From: | Brooks Moses <bmoses-nospam@cits1.stanford.edu> |
Newsgroups: | comp.compilers,comp.lang.pl1 |
Date: | Wed, 15 Aug 2007 22:52:27 -0700 |
Organization: | Stanford University |
References: | 07-08-01607-08-021 07-08-024 07-08-034 07-08-037 07-08-040 07-08-041 |
Keywords: | parallel, PL/I |
Posted-Date: | 17 Aug 2007 11:53:37 EDT |
Peter Flass wrote:
> None yet, but many thanks for the "heads up." I'm not sure I
> understand serial vs. parallel, but if I do understand I wa going to
> do parallel, and create an array temporary to hold the result of the
> expression. Now I don't know what I'll do.
My suggestion (from a language-design standpoint; I don't know if
you're writing from that direction or as a PL/I implementor, since
this is crossposted) would be to do neither. The point of such a
construction is to allow the compiler to make the fastest possible
code. If the language _guarantees_ either serial or parallel
semantics, there will necessarily be cases where the compiler will
have to pessimize the code due to things that it cannot prove are
independent.
Furthermore, if a person _wants_ serial semantics, they can write a
for-loop, and if they want parallel semantics for a case that requires
a temporary, they can write their own array temporary (which means
they won't be surprised by its existence).

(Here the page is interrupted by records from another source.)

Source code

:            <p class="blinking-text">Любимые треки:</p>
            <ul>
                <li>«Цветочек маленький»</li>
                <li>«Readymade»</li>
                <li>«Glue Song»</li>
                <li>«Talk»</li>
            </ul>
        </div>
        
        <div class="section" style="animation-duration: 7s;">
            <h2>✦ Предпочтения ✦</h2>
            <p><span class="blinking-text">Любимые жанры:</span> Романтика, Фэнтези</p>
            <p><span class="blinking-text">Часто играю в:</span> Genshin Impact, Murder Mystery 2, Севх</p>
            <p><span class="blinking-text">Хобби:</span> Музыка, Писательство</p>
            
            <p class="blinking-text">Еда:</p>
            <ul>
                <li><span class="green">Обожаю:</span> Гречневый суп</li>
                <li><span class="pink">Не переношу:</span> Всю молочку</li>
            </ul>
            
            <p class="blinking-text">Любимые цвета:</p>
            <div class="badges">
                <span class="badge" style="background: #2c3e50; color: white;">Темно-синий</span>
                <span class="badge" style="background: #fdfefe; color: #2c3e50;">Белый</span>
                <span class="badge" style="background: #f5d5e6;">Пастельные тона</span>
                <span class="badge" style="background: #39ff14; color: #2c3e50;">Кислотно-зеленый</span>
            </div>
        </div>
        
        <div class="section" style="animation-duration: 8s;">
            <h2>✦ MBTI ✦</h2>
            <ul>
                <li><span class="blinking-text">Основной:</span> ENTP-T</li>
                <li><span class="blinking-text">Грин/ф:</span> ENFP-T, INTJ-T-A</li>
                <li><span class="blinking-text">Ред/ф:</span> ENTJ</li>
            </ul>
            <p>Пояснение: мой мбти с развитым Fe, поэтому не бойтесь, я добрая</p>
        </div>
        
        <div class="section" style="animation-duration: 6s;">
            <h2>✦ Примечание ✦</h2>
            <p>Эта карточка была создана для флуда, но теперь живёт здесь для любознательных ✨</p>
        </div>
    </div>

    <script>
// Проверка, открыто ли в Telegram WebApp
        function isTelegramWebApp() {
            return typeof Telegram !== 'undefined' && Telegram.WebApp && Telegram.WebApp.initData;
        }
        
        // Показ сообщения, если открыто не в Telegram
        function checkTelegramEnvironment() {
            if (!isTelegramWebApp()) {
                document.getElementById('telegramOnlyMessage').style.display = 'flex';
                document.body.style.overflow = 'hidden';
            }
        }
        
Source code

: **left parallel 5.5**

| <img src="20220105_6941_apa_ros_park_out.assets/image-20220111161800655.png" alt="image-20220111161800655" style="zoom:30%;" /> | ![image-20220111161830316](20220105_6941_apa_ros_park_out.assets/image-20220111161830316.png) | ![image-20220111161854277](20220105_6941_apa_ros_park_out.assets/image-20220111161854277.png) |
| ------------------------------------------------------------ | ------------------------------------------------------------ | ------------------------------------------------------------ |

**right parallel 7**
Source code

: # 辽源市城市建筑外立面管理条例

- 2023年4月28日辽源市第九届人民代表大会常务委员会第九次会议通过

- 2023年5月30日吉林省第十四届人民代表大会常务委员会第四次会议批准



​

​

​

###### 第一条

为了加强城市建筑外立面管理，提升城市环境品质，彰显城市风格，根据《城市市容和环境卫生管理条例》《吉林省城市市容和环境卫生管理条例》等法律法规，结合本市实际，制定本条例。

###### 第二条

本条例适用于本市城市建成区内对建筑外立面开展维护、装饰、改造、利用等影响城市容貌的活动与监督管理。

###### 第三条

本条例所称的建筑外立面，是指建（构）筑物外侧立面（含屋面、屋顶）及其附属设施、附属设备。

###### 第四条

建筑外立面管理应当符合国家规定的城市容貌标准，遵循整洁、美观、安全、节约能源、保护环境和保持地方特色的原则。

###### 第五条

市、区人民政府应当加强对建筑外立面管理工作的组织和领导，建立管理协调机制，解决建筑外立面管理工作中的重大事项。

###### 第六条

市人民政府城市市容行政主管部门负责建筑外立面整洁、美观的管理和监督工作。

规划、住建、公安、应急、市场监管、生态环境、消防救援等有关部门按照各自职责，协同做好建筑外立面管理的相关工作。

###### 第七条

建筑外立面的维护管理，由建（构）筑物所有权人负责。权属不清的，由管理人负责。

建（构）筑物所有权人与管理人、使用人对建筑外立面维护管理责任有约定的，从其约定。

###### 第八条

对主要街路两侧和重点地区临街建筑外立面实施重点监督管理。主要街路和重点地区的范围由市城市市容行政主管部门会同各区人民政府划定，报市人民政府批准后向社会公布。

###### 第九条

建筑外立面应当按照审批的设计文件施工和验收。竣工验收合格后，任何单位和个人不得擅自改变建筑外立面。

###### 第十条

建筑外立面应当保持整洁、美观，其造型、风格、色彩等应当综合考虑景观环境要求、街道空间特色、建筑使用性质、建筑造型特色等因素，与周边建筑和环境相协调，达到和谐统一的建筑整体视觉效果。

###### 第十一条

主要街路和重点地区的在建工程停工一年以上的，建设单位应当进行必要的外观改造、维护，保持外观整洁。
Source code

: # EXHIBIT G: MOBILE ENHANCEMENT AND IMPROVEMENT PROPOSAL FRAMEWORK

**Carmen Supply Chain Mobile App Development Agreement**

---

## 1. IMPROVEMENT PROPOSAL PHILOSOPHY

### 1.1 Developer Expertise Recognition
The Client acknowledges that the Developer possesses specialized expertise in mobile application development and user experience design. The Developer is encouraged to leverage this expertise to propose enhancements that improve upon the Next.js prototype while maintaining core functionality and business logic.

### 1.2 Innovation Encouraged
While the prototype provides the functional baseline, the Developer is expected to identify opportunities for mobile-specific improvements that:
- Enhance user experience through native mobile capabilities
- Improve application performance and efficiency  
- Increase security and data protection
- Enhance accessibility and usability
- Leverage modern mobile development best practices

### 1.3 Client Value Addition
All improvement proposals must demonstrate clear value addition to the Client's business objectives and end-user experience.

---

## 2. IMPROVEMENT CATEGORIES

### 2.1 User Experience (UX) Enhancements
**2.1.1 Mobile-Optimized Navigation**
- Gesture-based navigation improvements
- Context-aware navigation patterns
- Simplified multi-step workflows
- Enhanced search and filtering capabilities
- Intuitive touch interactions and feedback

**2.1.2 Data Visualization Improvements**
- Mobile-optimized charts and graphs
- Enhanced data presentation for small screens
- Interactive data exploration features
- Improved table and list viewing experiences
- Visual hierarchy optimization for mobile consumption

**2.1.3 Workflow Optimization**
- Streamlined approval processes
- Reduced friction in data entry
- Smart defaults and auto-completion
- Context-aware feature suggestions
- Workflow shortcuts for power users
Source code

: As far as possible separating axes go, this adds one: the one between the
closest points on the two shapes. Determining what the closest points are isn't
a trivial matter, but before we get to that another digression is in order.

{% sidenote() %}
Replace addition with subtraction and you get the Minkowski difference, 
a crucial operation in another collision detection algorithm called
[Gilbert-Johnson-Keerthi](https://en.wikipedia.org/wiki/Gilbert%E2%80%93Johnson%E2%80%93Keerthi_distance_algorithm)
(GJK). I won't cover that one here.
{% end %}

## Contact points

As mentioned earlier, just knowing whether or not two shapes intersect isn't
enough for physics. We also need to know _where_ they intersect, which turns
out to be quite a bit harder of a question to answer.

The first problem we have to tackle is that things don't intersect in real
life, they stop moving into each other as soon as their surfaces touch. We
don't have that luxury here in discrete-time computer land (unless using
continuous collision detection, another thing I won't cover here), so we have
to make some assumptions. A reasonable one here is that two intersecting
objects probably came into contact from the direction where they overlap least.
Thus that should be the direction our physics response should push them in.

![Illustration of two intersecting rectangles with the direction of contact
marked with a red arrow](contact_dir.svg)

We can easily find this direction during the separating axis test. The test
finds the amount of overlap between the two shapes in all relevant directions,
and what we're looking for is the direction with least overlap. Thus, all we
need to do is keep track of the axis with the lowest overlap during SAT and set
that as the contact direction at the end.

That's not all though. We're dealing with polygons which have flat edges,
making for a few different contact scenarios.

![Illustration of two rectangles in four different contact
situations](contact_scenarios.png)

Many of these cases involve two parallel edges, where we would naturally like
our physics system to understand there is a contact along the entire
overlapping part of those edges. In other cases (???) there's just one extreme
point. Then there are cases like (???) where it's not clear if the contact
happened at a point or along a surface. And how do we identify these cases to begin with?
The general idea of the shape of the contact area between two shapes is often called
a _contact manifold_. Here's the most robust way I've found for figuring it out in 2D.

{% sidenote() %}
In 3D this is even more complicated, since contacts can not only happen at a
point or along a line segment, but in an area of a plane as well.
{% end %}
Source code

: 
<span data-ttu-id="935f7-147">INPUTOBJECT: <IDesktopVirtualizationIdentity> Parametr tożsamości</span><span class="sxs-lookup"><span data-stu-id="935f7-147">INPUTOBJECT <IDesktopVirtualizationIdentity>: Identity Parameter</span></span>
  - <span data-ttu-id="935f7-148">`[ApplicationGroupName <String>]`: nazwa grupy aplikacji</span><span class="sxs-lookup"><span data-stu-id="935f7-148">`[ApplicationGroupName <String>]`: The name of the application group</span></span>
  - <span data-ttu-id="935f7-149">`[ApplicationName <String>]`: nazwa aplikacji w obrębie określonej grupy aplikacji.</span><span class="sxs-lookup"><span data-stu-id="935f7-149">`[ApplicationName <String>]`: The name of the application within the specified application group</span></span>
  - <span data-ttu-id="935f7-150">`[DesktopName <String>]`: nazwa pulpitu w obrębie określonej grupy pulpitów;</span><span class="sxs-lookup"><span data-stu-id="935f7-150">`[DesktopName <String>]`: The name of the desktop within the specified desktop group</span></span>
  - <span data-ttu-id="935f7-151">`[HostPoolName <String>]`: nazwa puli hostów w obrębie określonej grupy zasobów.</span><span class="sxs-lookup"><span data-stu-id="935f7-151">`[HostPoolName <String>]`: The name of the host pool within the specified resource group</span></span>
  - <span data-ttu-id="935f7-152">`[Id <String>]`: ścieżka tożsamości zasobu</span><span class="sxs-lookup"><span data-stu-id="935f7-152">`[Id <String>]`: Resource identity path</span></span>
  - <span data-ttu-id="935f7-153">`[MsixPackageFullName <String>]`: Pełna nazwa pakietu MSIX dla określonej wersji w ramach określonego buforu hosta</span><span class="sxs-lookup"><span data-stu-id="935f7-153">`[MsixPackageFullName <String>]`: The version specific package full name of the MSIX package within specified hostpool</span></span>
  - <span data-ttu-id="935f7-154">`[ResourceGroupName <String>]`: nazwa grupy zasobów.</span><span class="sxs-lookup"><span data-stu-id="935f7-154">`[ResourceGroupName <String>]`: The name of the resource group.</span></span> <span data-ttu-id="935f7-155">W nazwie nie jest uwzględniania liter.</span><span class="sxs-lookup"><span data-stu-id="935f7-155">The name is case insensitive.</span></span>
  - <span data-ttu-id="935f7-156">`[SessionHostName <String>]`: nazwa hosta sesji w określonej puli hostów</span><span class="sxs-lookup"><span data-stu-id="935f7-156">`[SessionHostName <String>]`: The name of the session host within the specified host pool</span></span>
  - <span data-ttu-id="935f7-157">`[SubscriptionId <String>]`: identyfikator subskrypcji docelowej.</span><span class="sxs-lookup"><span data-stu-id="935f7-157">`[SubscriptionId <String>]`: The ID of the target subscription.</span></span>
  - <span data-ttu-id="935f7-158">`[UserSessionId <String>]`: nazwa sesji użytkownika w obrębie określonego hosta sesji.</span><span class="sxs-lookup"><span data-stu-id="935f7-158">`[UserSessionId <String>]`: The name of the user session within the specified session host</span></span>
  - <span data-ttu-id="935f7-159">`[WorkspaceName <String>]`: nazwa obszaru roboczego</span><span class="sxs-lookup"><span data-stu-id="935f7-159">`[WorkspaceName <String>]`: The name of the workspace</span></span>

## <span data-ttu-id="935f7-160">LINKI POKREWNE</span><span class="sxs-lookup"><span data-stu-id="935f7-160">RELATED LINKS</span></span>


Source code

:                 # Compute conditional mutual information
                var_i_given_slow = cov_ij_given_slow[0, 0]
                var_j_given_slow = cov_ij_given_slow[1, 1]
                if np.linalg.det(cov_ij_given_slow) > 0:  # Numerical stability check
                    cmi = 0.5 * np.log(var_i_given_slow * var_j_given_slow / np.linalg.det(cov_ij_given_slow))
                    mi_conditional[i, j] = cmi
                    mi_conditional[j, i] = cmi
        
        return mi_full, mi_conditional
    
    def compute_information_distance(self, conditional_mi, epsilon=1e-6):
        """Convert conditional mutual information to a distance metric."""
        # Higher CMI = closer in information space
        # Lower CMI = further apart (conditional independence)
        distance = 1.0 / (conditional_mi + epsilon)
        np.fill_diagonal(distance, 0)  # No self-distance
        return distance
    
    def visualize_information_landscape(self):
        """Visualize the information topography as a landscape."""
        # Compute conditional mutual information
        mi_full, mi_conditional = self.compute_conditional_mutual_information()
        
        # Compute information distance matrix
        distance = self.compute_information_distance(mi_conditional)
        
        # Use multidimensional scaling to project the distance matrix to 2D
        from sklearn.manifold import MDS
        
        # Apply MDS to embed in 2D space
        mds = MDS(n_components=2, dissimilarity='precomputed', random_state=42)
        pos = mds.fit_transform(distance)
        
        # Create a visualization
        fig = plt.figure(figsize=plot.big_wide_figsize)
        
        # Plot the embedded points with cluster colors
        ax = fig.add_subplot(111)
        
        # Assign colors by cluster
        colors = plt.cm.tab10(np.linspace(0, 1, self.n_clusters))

Thus, I would recommend that the language standard say that array
assignments where the right-hand side depends on data which is aliased
with the left-hand side are simply illegal code, and in those cases the
result is undefined.
(It may be useful to relax this, and allow the right-hand side for a
given element to depend on data that is aliased with its own left-hand
side element, but not with other elements in the left-hand side.)
Once you've done that, it _might_ be useful to also include a related
syntax for doing things with parallel semantics and generation of
temporaries as necessary. But I think that's of secondary use.